O que o art. 39, inciso I, proíbe
Dentro do rol de práticas abusivas do art. 39, o primeiro inciso mira exatamente essa amarração: fica vedado atrelar a venda de um item à aquisição obrigatória de outro, e a mesma lógica alcança limites artificiais de quantidade impostos sem razão legítima. A vedação não depende de má-fé comprovada: basta o condicionamento em si para caracterizar a prática, ainda que o fornecedor alegue vantagem para o consumidor. A vedação também alcança limites de quantidade impostos sem justificativa técnica ou de mercado, como restringir a compra de um produto em promoção a uma unidade por cliente sem qualquer razão de desabastecimento real.
Situações comuns e os limites da prática
Aparece em financiamentos que só liberam crédito mediante contratação de seguro específico da mesma instituição, em planos de internet vendidos apenas com TV a cabo, ou em produtos que só saem da prateleira acompanhados de acessório de marca própria. Nem toda combinação de produtos é venda casada: pacotes promocionais oferecidos como opção, com preço individual disponível ao consumidor que preferir comprar separado, não se enquadram na vedação. Bancos que só liberam determinada linha de crédito mediante contratação simultânea de seguro prestamista, sem oferecer alternativa de contratação isolada do crédito, também costumam ser alvo de questionamento por essa prática.
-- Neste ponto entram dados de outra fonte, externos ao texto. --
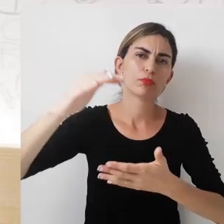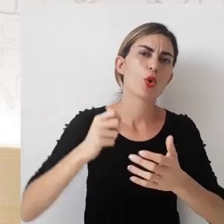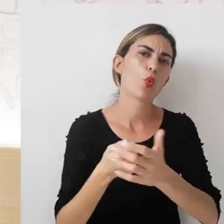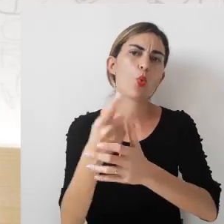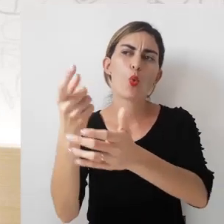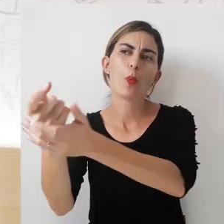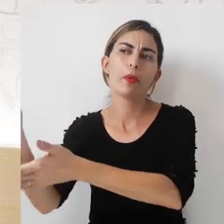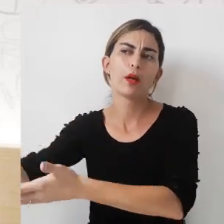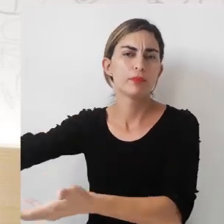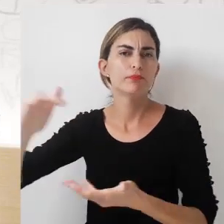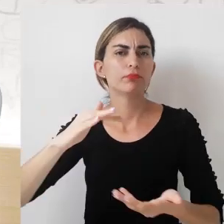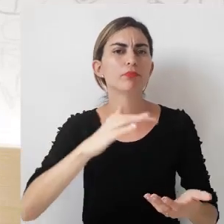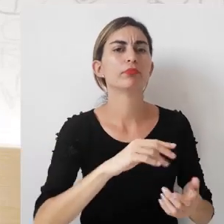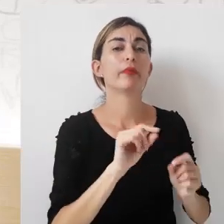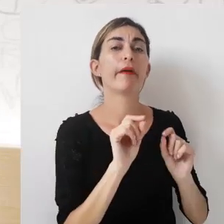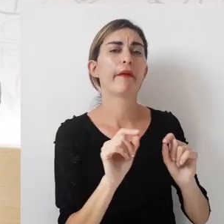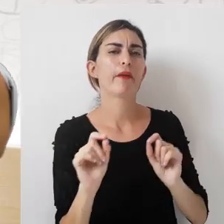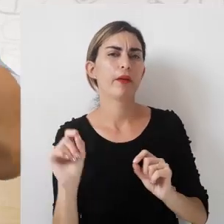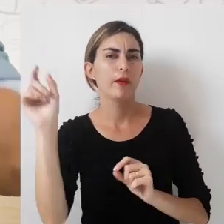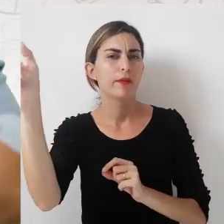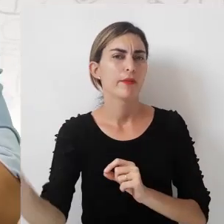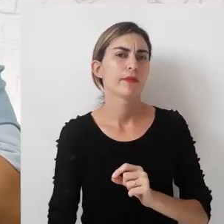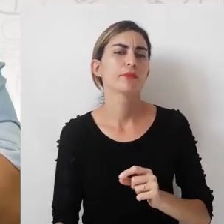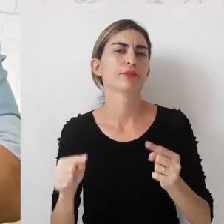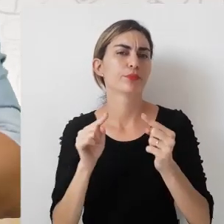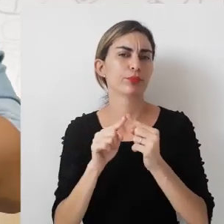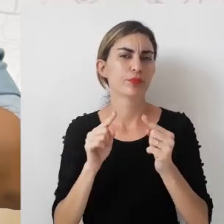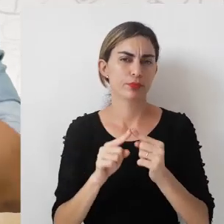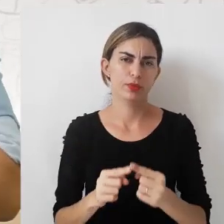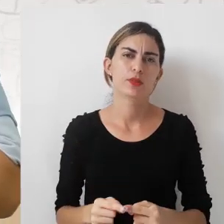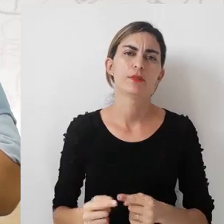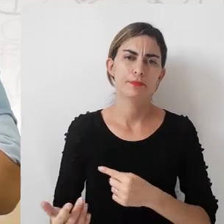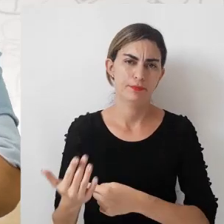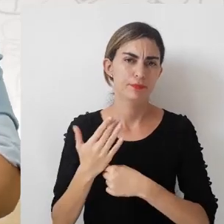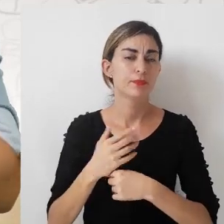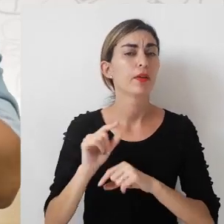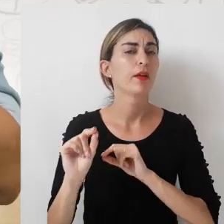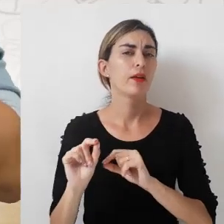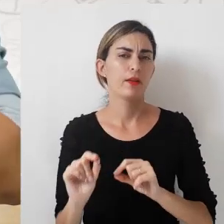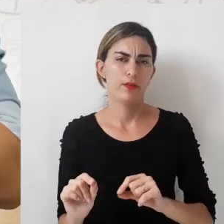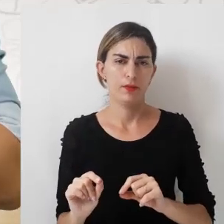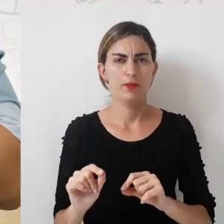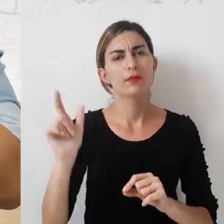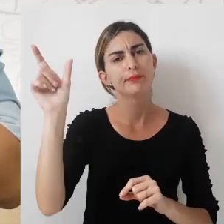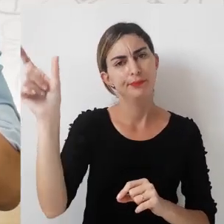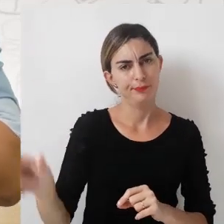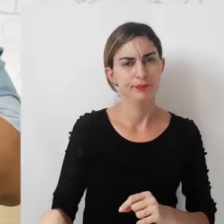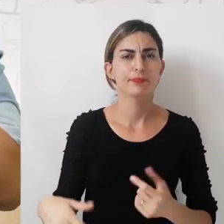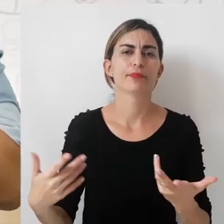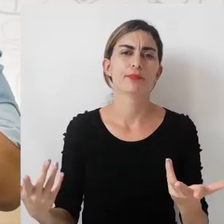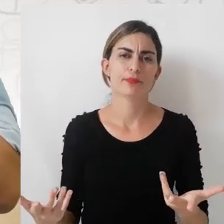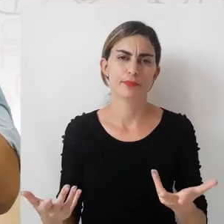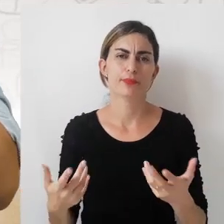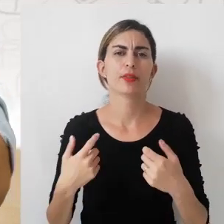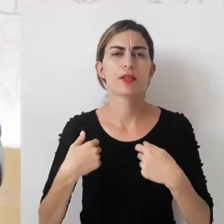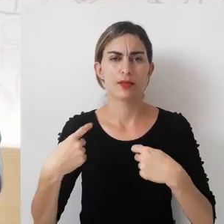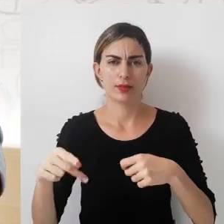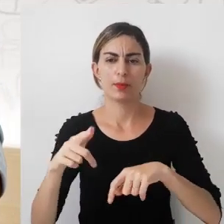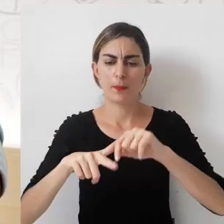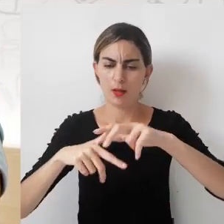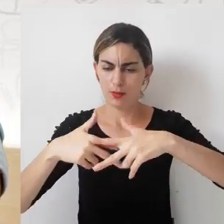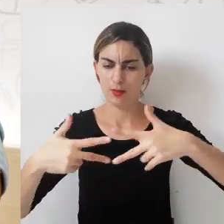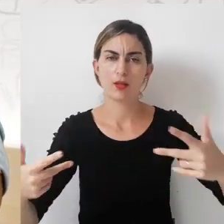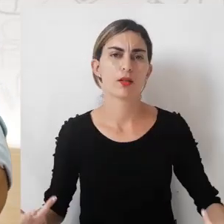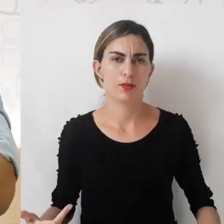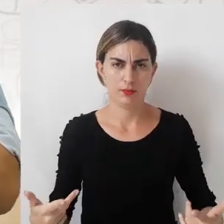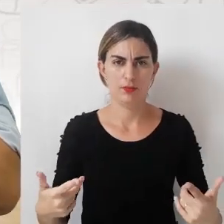de produto ou serviço pode estar apto a lhe servir, a lhe disponibilizar os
Como reclamar quando a venda casada acontece
O primeiro passo é registrar a recusa por escrito, seja por e-mail, protocolo ou print de tela, e levar a reclamação ao Procon local ou à plataforma consumidor.gov.br, que tem histórico consistente de resolução direta com fornecedores. Quando a prática causa prejuízo financeiro concreto, como o custo do produto imposto, cabe também ação no juizado especial cível para reaver o valor pago indevidamente. Guardar telas de navegação que mostrem a ausência de opção de compra isolada, além do horário e do canal usado, fortalece a reclamação tanto na via administrativa quanto numa eventual ação judicial.